Padres de familia de la primaria Ramiro Castañeda continúan exigiendo la devolución total del dinero desviado por el ex tesorero del comité escolar, quien presuntamente malversó más de 320 mil pesos provenientes del programa federal “La Escuela es Nuestra”, destinados a la construcción de un techado en el plantel.

De acuerdo con Paty, madre de familia y miembro del comité, el responsable entregó recientemente entre 50 y 60 mil pesos, pero aún mantiene un faltante de alrededor de 260 mil pesos, cuyo plazo de restitución vence el lunes o martes de la próxima semana.

“El ingeniero que lleva la obra quiere su dinero, ya le dimos un plazo hasta el lunes o martes para que el tesorero reponga el dinero. Grabamos toda la junta, los papás ya están molestos y quieren que los medios estén presentes, porque esto ya se volvió una burla”, expresó.

Padres contemplan denunciar ante la Fiscalía

El ex tesorero, habría retirado el dinero a través de una tarjeta del Banco del Bienestar, transfiriendo los recursos a cuentas personales y argumentando posteriormente problemas familiares y de salud para justificar el uso del dinero.

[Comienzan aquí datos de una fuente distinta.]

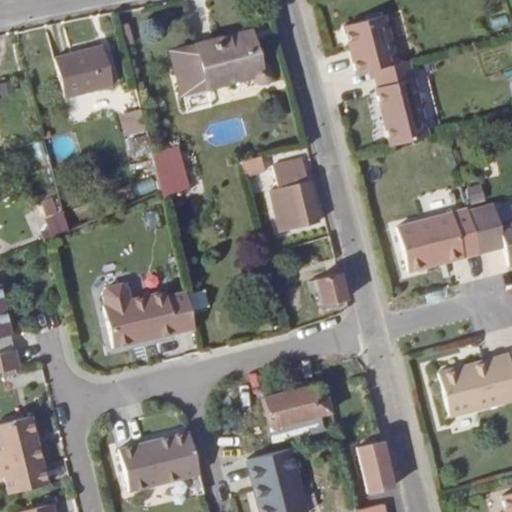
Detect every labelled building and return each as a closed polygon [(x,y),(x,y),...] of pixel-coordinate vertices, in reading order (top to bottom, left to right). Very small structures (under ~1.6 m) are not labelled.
[(372,71),(397,64),(383,16),(343,26),(356,75),(372,71)] [(171,52),(186,114),(210,108),(205,89),(250,78),(251,79),(253,82),(255,83),(257,84),(259,84),(261,85),(264,85),(265,84),(268,83),(270,82),(270,80),(271,79),(272,77),(273,74),(273,72),(272,70),(272,69),(271,67),(270,65),(268,64),(264,63),(261,62),(258,62),(250,31),(171,52)] [(112,86),(102,46),(54,59),(64,98),(112,86)] [(427,137),(407,62),(397,64),(372,71),(377,88),(374,89),(389,146),(427,137)] [(145,130),(139,110),(120,116),(125,135),(145,130)] [(184,174),(177,147),(151,155),(158,181),(184,174)] [(260,157),(240,162),(244,176),(264,172),(260,157)] [(309,190),(301,159),(271,166),(277,189),(269,191),(279,232),(317,223),(309,190)] [(189,191),(184,174),(158,181),(162,199),(189,191)] [(463,188),(469,204),(484,199),(478,183),(463,188)] [(57,214),(52,199),(41,203),(46,217),(57,214)] [(508,267),(511,265),(511,206),(494,211),(493,205),(467,212),(478,254),(503,248),(508,267)] [(478,254),(467,212),(467,210),(395,228),(407,272),(478,254)] [(69,232),(64,216),(48,221),(51,228),(42,232),(45,241),(69,232)] [(346,300),(339,274),(315,280),(308,282),(311,294),(318,292),(322,306),(346,300)] [(185,296),(184,292),(165,297),(164,292),(130,300),(127,288),(120,284),(105,288),(101,294),(104,306),(102,307),(112,348),(193,329),(189,311),(185,296)] [(0,337),(11,335),(0,289),(0,372),(18,368),(14,350),(0,353),(0,337)] [(207,307),(204,291),(185,296),(189,311),(207,307)] [(511,371),(508,355),(437,374),(448,417),(511,400),(511,371)] [(317,416),(329,413),(322,388),(317,384),(261,398),(272,441),(321,429),(317,416)] [(46,485),(29,417),(0,424),(0,475),(4,478),(8,494),(46,485)] [(198,475),(188,432),(117,450),(128,492),(198,475)] [(381,441),(355,448),(367,494),(392,487),(381,441)] [(303,511),(288,449),(246,460),(259,511),(303,511)] [(511,511),(511,492),(501,496),(505,511),(511,511)]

Aunque el tesorero ya no tiene hijos en la escuela, aseguró ante los padres que intentará reunir el monto restante mediante la venta o posible empeño de su vivienda, aunque, según versiones de los propios tutores, la propiedad no cuenta con documentos en regla, lo que complicaría cualquier negociación.

“Dijo que iba a vender su casa, pero no tiene papeles en regla. Es difícil que pueda pagar todo, pero ya le dimos mucho tiempo; los papás estamos decididos a actuar legalmente si no cumple”, comentó la madre de familia.

Padres y madres acordaron reunirse nuevamente la próxima semana para definir si interpondrán una denuncia ante la Fiscalía General del Estado, en caso de que no se concrete el reembolso del dinero.

El recurso desviado estaba destinado a la construcción del techado escolar, obra que podría suspenderse si no se liquida el adeudo con el contratista, poniendo en riesgo futuras participaciones del plantel en programas federales.

“Si esta obra se cancela, el plantel podría perder los apoyos del programa. Lo que queremos es que se termine, no que se hunda la escuela”, señalaron los padres inconformes.